Наиболее показателен в этом отношении случай Кара: он пришел в дом Эниште мальчиком, потеряв отца, и именно в доме своего дяди и обрел семью. Брак Кара на Шекюре, который и виделся ему венцом их юношеской любви, и должен был сделать семью Эниште его семьей — в самом прямом смысле этого слова. Подспудное желание обрести семью, в которой можно было бы преодолеть свое одиночество, «по памяти» и влечет Кара к Шекюре уже по возвращении в Стамбул. Показателен и случай Шекюре, но он более сложен. Потеряв мужа, она в самом естественном порядке находит свою семью в лице отца; но Эниште стар, не за горами его смерть. Шекюре и останавливает свой выбор на Кара потому, что именно с ним связано ее представление о семье, — семье, которая когда-то у ней была. Усложняет случай Шекюре более насыщенный у нее, нежели у Кара, опыт существования. Строго говоря, думая о семье, Шекюре не может разобраться, в чьем доме она ее хочет обрести: в доме Эниште или своего мужа-сипахи? Это и объясняет парадоксальность любви Шекюре к Хасану. Хасан — брат ее мужа, и нет ничего странного в том, что свои надежды на семью она связывает не только с Кара, но и с ним. Окончательный же выбор в пользу Кара, как мы показали, сделала вовсе не Шекюре; ее брак с Кара — фактически обязан слепому случаю. Тем не менее очевидно, что, сколь бы они ни были противоречивы, действия Шекюре, ими движет ее помысел о семье; с этой точки зрения брак Шекюре с Кара и был неотвратим.

Как видим, не поддающийся никакой логике брак Кара и Шекюре являет собой аналогию столь же нелогичному утверждению Зейтина в традиции мастеров Герата, — прямую аналогию тому экзистенциальному выбору, который сделал художник, создав свой портрет. Больше того, следует отметить, что Памук очень тонко увязывает между собой любовную и детективно-искусствоведческую линии романа, показывая, что в основе и той и другой лежит один и тот же вопрос.
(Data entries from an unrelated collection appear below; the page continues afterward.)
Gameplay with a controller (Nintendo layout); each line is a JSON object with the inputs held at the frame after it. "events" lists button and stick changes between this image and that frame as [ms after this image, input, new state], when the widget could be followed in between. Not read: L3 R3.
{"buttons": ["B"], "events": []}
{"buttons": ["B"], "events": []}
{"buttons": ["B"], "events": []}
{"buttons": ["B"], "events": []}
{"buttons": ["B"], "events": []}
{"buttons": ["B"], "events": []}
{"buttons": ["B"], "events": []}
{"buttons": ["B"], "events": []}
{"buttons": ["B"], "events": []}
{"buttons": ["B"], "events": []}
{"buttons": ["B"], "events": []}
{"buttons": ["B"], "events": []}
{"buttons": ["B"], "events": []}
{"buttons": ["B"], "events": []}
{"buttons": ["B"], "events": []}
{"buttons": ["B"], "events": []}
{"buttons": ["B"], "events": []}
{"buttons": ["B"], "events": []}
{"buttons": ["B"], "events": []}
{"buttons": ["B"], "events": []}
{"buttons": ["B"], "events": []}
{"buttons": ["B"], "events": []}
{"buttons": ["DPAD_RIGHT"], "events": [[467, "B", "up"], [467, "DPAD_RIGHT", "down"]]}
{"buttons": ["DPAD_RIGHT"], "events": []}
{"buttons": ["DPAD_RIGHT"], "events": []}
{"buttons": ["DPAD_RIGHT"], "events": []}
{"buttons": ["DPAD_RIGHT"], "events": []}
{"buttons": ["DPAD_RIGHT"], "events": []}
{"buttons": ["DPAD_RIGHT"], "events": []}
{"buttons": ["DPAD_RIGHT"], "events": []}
Нетрудно увидеть, что отношения Кара и Шекюре, существующие как бы в двух временных планах — «тогда» и «сейчас», по-своему выражают проблему отношений традиции мастеров Герата и европейской манеры рисования. Вполне очевидно, что отношения Кара и Шекюре и «тогда», и «сейчас» развиваются под знаком истории Хосрова и Ширин, которая стала излюбленным сюжетом для миниатюр художников, принадлежащих к традиции мастеров Герата. Так, Шекюре вспоминает, что свое признание в любви Кара объявил, сделав копию рисунка, изображавшего историю Хосрова и Ширин. Позднее же, возобновляя отношения с Кара, Шекюре использует его давний рисунок. Именно рисунок Кара, изображающий историю Хосрова и Ширин, и задает в «Красном…» аналогию, в рамках которой отношения героев романа и рассматриваются через призму отношений традиции мастеров Герата и европейской манеры рисования. История Хосрова и Ширин связана с традицией не только содержанием, но своим смыслом; иначе говоря, она заключает в себе самую суть традиции мастеров Герата. Так, известно, что Ширин полюбила Хосрова, увидев его изображение на рисунке; это значит, что их отношения протекали в русле того смысла любви, который открывала самая миниатюра, изображавшая момент возникновения любви в Ширин, — в русле смысла, а не чувственных отношений, порождаемых образом, например, в европейской манере рисования. Можно сказать, что рисунок Кара как бы символизирует общепринятый порядок отношений между мужчиной и женщиной; а это значит, что следование этому порядку есть аналогия приверженности традиции мастеров Герата, а нарушение его — обращения к европейской манере рисования.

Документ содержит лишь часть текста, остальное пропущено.